START Record extracts
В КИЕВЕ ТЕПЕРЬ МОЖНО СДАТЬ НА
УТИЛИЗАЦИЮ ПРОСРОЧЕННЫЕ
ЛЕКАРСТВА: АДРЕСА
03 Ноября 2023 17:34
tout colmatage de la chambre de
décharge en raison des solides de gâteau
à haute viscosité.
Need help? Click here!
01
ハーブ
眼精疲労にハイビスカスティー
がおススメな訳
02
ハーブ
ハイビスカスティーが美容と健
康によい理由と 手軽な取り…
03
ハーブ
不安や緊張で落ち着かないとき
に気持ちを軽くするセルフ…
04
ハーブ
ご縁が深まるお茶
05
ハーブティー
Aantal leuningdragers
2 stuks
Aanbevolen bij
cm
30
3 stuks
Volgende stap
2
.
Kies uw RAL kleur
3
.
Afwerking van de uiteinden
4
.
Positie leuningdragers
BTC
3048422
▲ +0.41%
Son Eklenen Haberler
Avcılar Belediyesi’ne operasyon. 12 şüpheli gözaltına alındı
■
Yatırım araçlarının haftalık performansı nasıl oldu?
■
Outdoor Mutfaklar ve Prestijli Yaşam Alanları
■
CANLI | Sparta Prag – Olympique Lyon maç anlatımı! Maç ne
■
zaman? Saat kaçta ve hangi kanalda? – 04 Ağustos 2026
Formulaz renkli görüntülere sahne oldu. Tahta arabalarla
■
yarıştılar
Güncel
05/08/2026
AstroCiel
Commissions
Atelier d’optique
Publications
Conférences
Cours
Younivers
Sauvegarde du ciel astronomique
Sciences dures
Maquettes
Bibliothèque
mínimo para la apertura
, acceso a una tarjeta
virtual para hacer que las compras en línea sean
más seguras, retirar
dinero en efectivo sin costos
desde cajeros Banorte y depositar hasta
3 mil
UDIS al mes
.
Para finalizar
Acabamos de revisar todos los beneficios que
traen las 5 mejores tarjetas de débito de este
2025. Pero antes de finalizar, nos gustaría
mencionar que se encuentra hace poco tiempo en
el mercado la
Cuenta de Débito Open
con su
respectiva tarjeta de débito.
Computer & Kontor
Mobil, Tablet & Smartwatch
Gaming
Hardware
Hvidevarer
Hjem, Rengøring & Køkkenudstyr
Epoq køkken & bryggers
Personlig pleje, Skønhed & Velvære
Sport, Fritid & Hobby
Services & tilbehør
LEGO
END Record extracts
[Work required]:
The entries above hold a line with "décharge en raison des solides de gâteau" and a later line with "el mercado la". Write out exactly those lines and all lines between, nothing more.

[Answer for this exercise]:
décharge en raison des solides de gâteau
à haute viscosité.
Need help? Click here!
01
ハーブ
眼精疲労にハイビスカスティー
がおススメな訳
02
ハーブ
ハイビスカスティーが美容と健
康によい理由と 手軽な取り…
03
ハーブ
不安や緊張で落ち着かないとき
に気持ちを軽くするセルフ…
04
ハーブ
ご縁が深まるお茶
05
ハーブティー
Aantal leuningdragers
2 stuks
Aanbevolen bij
cm
30
3 stuks
Volgende stap
2
.
Kies uw RAL kleur
3
.
Afwerking van de uiteinden
4
.
Positie leuningdragers
BTC
3048422
▲ +0.41%
Son Eklenen Haberler
Avcılar Belediyesi’ne operasyon. 12 şüpheli gözaltına alındı
■
Yatırım araçlarının haftalık performansı nasıl oldu?
■
Outdoor Mutfaklar ve Prestijli Yaşam Alanları
■
CANLI | Sparta Prag – Olympique Lyon maç anlatımı! Maç ne
■
zaman? Saat kaçta ve hangi kanalda? – 04 Ağustos 2026
Formulaz renkli görüntülere sahne oldu. Tahta arabalarla
■
yarıştılar
Güncel
05/08/2026
AstroCiel
Commissions
Atelier d’optique
Publications
Conférences
Cours
Younivers
Sauvegarde du ciel astronomique
Sciences dures
Maquettes
Bibliothèque
mínimo para la apertura
, acceso a una tarjeta
virtual para hacer que las compras en línea sean
más seguras, retirar
dinero en efectivo sin costos
desde cajeros Banorte y depositar hasta
3 mil
UDIS al mes
.
Para finalizar
Acabamos de revisar todos los beneficios que
traen las 5 mejores tarjetas de débito de este
2025. Pero antes de finalizar, nos gustaría
mencionar que se encuentra hace poco tiempo en
el mercado la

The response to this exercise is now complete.